Some people have watched the Netflix documentary and were left with the question: how did all those varied composite drawings lead to Richard Ramirez? He looked nothing like most of them, yet Ramirez had many distinguishing features, like scars and unusual eyebrows.
Here is a quick rundown of some the composites involved in the Ramirez case. There were others but they were not released to the public, or have been lost in the mists of time.
Feb-March 1985: The San Gabriel Child Abductor. Three children and one adult said he was “dirty blonde” or light brown, 5’9” and of medium build. Below is a composite sketch of the suspect, from a 14th March 1985 Los Angeles Times article, again describing his hair as “dirty blondish” to light brown.

A 29th March Los Angeles Times article gives the same description but a different drawing, this time a sketch rather than a composite. It was created by police sketch artist Fernando Ponce.


March 1985: After Dayle Okazaki’s murder, victim Maria Hernandez helped create a drawing of a moustachioed hitman.

Detective Carrillo found an AC/DC hat inside their garage, so Moustachioed Hitman gained a hat in April – the logo was not included for some reason, which is unhelpful.

The Doi sketch – previously thought to be from a child abduction. Lillie Doi told neighbours that she did not think Ramirez was her husband’s murderer.

Data listing ->
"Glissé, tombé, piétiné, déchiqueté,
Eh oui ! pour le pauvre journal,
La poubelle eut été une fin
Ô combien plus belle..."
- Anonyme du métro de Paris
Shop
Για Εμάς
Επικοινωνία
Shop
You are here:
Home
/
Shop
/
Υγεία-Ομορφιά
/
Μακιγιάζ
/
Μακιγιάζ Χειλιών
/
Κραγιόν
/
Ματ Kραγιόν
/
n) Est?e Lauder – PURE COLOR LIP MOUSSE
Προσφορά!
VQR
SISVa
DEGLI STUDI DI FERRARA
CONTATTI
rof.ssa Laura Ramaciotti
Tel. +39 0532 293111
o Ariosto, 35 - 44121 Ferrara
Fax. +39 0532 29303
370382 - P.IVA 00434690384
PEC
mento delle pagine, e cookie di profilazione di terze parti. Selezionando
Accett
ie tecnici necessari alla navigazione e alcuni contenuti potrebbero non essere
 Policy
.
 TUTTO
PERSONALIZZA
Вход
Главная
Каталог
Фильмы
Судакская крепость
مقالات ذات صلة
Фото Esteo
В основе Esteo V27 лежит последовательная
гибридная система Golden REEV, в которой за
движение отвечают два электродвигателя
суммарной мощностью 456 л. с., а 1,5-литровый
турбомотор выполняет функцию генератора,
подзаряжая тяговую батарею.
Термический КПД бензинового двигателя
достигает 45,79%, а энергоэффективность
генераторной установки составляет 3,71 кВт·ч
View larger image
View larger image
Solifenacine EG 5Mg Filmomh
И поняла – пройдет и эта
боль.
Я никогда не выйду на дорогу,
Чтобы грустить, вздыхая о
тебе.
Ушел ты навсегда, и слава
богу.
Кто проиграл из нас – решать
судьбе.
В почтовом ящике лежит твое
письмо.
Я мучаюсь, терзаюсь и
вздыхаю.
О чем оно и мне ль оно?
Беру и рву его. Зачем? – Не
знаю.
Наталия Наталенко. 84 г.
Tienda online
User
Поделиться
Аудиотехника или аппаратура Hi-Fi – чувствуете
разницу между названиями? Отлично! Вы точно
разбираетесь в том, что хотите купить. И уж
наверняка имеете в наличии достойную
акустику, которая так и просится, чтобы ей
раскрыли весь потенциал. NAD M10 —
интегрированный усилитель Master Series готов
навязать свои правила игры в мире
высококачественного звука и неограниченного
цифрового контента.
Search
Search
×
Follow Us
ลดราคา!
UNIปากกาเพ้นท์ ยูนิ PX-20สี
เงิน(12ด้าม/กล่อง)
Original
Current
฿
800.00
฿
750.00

Tasks and exercises ->
**A)** In the listing, from its first line through the line containing "n) Est?e Lauder – PURE COLOR LIP MOUSSE", inclusive, substitute "Store" for "Shop" and reproduce those lines with nothing else changed.
**B)** Resume the piece on the composite drawings in the Richard Ramirez case from where it stops.

Expected outputs ->
**A)**
"Glissé, tombé, piétiné, déchiqueté,
Eh oui ! pour le pauvre journal,
La poubelle eut été une fin
Ô combien plus belle..."
- Anonyme du métro de Paris
Store
Για Εμάς
Επικοινωνία
Store
You are here:
Home
/
Store
/
Υγεία-Ομορφιά
/
Μακιγιάζ
/
Μακιγιάζ Χειλιών
/
Κραγιόν
/
Ματ Kραγιόν
/
n) Est?e Lauder – PURE COLOR LIP MOUSSE

**B)**
Released on 25th June 1985: Carol Kyle was raped by a Latino with a side parting and fringe, whose hair curled slightly at the ends. (She was attacked on 30th May so there was a delay between the attack and her meeting with police artist Fernando Ponce) Again he has none of Richard’s distinctive features: arched eyebrows, messy hair, full lips – and, at the time – broken teeth. More on his teeth later…

On 7th July Sophie Dickman was raped. The sketch below ended up looking the same as the composite in two unrelated crimes and the nose is similar to those. Some newspapers state that this was the suspect in the Joyce Nelson crime, based on the paper girl describing a curly haired man lurking in the street days earlier, although this is never made clear.

Composites are made almost like a flat, two-dimensional Mr Potato Head where you are given a base head shape and select see-through slides of features and overlay them onto that face. It has Richard Ramirez’s hairstyle, but curly hair is not uncommon.

Because of this method, many composite sketches look the same across the United States. This is silly – composite sketches are not always drawn by artists, so this same face, aside from a few differences has been used in the 1978 suspected Golden State Killer attack (below, centre) and also for the ‘Brayman Road Attacker’ in Connecticut from 1988. Frankly, it should be thrown in the bin.

Now we come to the most famous composite, again by Fernando Ponce, for the Khovananth Incident which occurred on 20th July 1985.

The reason the police decided that this composite was the man they were looking for, was because they had previously pulled over a man named Richard Mena for a traffic violation in a car found to be stolen. That man was Richard Ramirez using an alias. Richard drew a pentagram on the car, which was suspicious – a pentagram had been drawn on a recent murder victim.
Richard left his dental appointment card behind and they discovered he had decayed teeth – the damage and decay to his upper front teeth created a gap. For the record, Somkid Khovananth was the only victim who described someone with ‘stained, gapped teeth’ – no one else. The police (mostly Carrillo) and the media lied. He does not really resemble Richard. All his features are wrong; the distinct attributes are absent. Furthermore, Khovananth described him as having a brown face, before changing it.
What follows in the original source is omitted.